▸ **Task 1**
Rewrite the entries below, starting at the first one and stopping after the line that contains "Projeto Uma Noite Erudita celebra". Change "Berlin" to "Hamburg" and keep everything else the same.

Five camera club members and two associates regrouped outside the gate of Point Lobos State Reserve just before the 9 a.m. opening of the park on Saturday, August 27. Since this is one of the favored destinations in northern California, an early morning arrival is advised to park goers.
The last field trip to Point Lobos was in December of 2004 and all those who attended were simply thrilled by the experience. I believe that was also the general feeling at the outcome of this trip. The park is still spectacular even in the late summer-usually the least picturesque time of year for most California parks. Although the brilliant greens and abundantly blooming wildflowers weren't present, the fairy-tale forest on the Allen Memorial Grove trail loop was nothing short of enchanting. We chose the forest trail because the morning fog persisted over the sea and killed all the spectacular blues that are usually reflected by the churning waters of the Pacific Ocean.
After a pleasant hike through the gnarled Monterey Cypress forest, we formed up again at the information kiosk and decided to hike the northern trails to Whaler's Cove. Point Lobos is one of two locations where these trees grow naturally. Many of the tree trunks and branches were covered by what appeared to be orange velvet, which actually is green algae containing high levels of carotene, the orange pigment that occurs naturally in carrots. The trees and algae co-exist with no detrimental effect to either species.

▸ **Information given**
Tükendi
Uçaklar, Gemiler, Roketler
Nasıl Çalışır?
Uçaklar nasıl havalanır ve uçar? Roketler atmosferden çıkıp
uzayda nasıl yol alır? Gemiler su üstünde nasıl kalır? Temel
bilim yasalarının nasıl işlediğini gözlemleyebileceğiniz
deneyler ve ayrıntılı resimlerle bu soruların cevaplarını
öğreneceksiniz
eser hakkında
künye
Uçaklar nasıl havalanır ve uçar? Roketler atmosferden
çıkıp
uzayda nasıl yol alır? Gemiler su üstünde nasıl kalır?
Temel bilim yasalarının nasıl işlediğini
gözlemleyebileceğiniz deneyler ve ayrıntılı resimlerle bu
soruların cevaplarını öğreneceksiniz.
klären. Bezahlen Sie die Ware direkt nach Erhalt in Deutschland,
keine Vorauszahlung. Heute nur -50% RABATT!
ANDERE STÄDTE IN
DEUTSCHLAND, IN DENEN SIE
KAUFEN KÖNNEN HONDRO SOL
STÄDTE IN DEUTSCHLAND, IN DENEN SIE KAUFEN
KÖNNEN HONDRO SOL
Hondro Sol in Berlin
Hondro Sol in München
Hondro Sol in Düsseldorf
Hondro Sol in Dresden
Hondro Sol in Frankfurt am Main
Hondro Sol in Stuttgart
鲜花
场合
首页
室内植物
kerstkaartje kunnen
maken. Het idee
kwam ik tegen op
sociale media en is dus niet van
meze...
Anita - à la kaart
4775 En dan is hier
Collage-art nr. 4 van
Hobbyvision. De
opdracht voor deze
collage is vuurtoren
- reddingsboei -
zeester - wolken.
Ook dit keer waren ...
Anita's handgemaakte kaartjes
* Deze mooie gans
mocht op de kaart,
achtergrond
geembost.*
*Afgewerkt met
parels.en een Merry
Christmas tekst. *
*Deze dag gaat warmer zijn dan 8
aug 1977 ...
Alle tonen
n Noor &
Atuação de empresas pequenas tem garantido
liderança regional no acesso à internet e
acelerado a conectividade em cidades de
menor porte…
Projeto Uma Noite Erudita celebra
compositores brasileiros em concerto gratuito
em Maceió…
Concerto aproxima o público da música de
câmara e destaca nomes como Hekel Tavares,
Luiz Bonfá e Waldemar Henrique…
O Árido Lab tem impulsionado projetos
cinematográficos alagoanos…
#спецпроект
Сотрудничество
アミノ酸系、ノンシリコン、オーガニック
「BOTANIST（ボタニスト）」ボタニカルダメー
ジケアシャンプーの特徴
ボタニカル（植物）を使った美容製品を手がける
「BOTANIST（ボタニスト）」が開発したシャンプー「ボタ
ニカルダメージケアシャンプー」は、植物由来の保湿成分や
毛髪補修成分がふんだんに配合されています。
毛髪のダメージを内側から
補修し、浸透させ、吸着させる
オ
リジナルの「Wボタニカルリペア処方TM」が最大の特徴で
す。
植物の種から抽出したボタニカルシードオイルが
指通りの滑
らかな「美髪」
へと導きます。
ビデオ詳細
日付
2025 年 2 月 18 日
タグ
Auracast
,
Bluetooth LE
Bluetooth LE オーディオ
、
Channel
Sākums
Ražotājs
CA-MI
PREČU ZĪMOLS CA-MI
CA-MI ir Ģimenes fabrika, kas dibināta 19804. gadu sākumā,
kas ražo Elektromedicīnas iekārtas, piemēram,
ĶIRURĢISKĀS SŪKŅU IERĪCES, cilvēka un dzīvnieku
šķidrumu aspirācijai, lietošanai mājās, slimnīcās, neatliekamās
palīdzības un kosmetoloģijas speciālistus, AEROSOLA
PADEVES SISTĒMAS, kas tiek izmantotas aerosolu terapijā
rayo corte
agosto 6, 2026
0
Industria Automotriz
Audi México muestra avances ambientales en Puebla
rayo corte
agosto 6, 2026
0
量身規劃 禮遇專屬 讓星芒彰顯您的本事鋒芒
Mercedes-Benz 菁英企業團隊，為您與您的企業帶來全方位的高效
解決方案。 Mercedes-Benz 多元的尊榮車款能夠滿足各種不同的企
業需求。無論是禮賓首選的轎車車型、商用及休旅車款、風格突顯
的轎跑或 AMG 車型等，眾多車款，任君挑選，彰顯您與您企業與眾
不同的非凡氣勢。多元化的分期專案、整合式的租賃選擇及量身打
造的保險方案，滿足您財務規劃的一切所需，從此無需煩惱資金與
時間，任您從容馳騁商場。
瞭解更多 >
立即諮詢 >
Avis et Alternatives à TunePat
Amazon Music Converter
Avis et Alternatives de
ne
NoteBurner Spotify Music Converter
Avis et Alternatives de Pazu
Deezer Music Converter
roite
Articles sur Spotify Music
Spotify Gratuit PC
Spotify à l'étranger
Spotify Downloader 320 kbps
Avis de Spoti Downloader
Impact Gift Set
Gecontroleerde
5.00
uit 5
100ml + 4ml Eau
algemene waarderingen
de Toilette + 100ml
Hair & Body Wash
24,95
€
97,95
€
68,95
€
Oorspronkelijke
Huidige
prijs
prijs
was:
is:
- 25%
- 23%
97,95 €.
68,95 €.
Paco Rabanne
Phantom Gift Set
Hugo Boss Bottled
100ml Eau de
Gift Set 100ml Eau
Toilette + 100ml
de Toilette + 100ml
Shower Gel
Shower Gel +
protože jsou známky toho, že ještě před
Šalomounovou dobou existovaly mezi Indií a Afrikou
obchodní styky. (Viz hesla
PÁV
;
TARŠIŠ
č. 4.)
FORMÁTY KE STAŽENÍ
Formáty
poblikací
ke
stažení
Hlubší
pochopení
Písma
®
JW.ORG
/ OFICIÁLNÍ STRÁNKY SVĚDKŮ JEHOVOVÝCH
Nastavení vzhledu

▸ **Task 2**
Carry on the account of the camera club's field trip to Point Lobos from the point where it stops.

▸ **Task answer 1**
Tükendi
Uçaklar, Gemiler, Roketler
Nasıl Çalışır?
Uçaklar nasıl havalanır ve uçar? Roketler atmosferden çıkıp
uzayda nasıl yol alır? Gemiler su üstünde nasıl kalır? Temel
bilim yasalarının nasıl işlediğini gözlemleyebileceğiniz
deneyler ve ayrıntılı resimlerle bu soruların cevaplarını
öğreneceksiniz
eser hakkında
künye
Uçaklar nasıl havalanır ve uçar? Roketler atmosferden
çıkıp
uzayda nasıl yol alır? Gemiler su üstünde nasıl kalır?
Temel bilim yasalarının nasıl işlediğini
gözlemleyebileceğiniz deneyler ve ayrıntılı resimlerle bu
soruların cevaplarını öğreneceksiniz.
klären. Bezahlen Sie die Ware direkt nach Erhalt in Deutschland,
keine Vorauszahlung. Heute nur -50% RABATT!
ANDERE STÄDTE IN
DEUTSCHLAND, IN DENEN SIE
KAUFEN KÖNNEN HONDRO SOL
STÄDTE IN DEUTSCHLAND, IN DENEN SIE KAUFEN
KÖNNEN HONDRO SOL
Hondro Sol in Hamburg
Hondro Sol in München
Hondro Sol in Düsseldorf
Hondro Sol in Dresden
Hondro Sol in Frankfurt am Main
Hondro Sol in Stuttgart
鲜花
场合
首页
室内植物
kerstkaartje kunnen
maken. Het idee
kwam ik tegen op
sociale media en is dus niet van
meze...
Anita - à la kaart
4775 En dan is hier
Collage-art nr. 4 van
Hobbyvision. De
opdracht voor deze
collage is vuurtoren
- reddingsboei -
zeester - wolken.
Ook dit keer waren ...
Anita's handgemaakte kaartjes
* Deze mooie gans
mocht op de kaart,
achtergrond
geembost.*
*Afgewerkt met
parels.en een Merry
Christmas tekst. *
*Deze dag gaat warmer zijn dan 8
aug 1977 ...
Alle tonen
n Noor &
Atuação de empresas pequenas tem garantido
liderança regional no acesso à internet e
acelerado a conectividade em cidades de
menor porte…
Projeto Uma Noite Erudita celebra

▸ **Task answer 2**
The hike to Whaler's Cove was not as spectacular as last December's hike, but even without the brilliant blue of the water for a background, the sights were sufficiently spectacular. Suzie, a new face on our field trips, was testing her Singh-ray filter, which adds a cool blue to the background and warms up the foreground. She certainly picked the right day to test that particular accessory!
The hike around the rocky coves of the point was pleasant and we managed to all find each other at the Whaler's Cabin Museum, housed in a small cabin built by one of the four Chinese fishing families that lived at the cove in the early 1850s. The cabin contains all sorts of interesting artifacts from the numerous former residents of Whaler's Cove, including Native American stone arrow points, antique toys, a massive antique diving suit etc. It is definitely worth sparing the few moments it takes to go through it. Included in the historic materials available at the cabin was a list of the many movies made on Point Lobos. Its movie history goes way back to the second decade of the twentieth century and includes such titles as: Captain January (1935, Shirley Temple), The Graduate (1967, Dustin Hoffman), Blind Date (1982, Bruce Willis, Kim Bassinger) and Turner and Hooch (1989, Tom Hanks and the big, slobbery dog).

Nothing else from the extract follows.